Arts & Culture
Photos by Joey Borroto
Orlando experiences a public art renaissance
See Art at Lake Eola, Urban Art Museum and two more large-scale public works
Published: November 20, 2013
"Union," by Ralfonso Gschwend (Zurich, Switzerland)
See Art: Robinson Avenue at the corner of Robinson Street and Lake Eola Drive in Lake Eola Park
Shining in the sun, Gschwend's kinetic wind and light sculptures have twirled at Olympic venues and in various cities in Europe, and now Orlando gets one as well. They look like our native pines, but no metal pine cones will be coming off these things. They will be fun to watch in a hurricane.
"Tower of Light," by Ed Carpenter (Portland, Ore.)

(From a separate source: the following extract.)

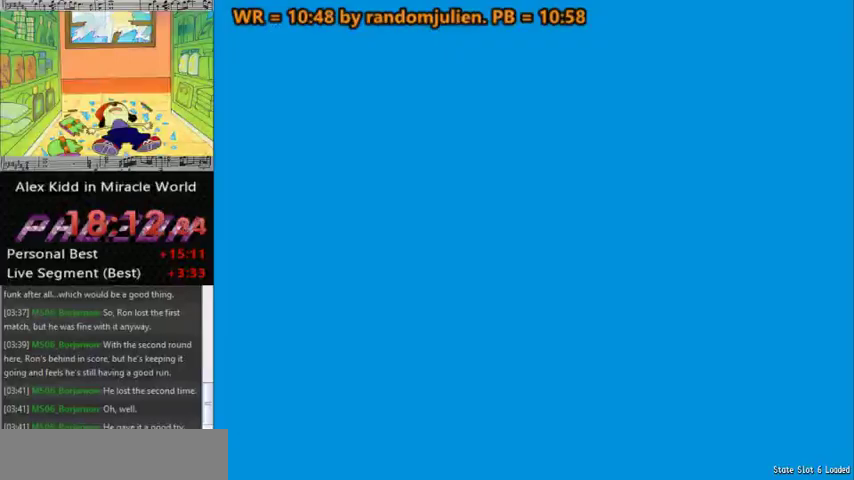
{"keys": [], "events": []}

400 S. Orange Avenue, City Hall Plaza
Carpenter's 20-plus-year-old piece badly needed restoration, and the Orlando Chapter of the Commercial Real Estate Women made it happen. Sparkling and radiant, its lights really work now. (Buddy Dyer flipped the switch recently to make sure.) The restoration was performed by a cadre of local engineers, architects and craftsmen, who should be applauded for their effort.
"The Red Tail Pilots of the Tuskegee Airmen," by Syd Levy, Mike McKenzie, and Jeff Stanford (Orlando, Fla.)
777 E. Princeton St., at the Loch Haven entrance of the Orlando Science Center
It's about time the African-American pilots of World War II get recognition on par with the rest; this bronze monument honors their memory and remarkable service record. It's always cool to see these planes, and especially to see them here, knowing the pilots faced more than just hostile enemies in the sky.
"Sol-Community," by Marcos Cruz and James Cornetet (Orlando, Fla.)
Urban Art Museum installation at Tako Cheena, 932 N. Mills Ave.
Local artists Cruz and Cornetet created this joyously colored metal sunflower, to be shown on the wall of Mills 50 restaurant Tako Cheena. It's part of the Urban Art Museum, which is "not a building. It is an urban network of commissioned art pieces that will be installed in select areas to restore blighted structures, reduce pollution, deviant activity, increase the attractiveness of the district and to promote organized urban art," according to founders Cornetet and Wes Featherston.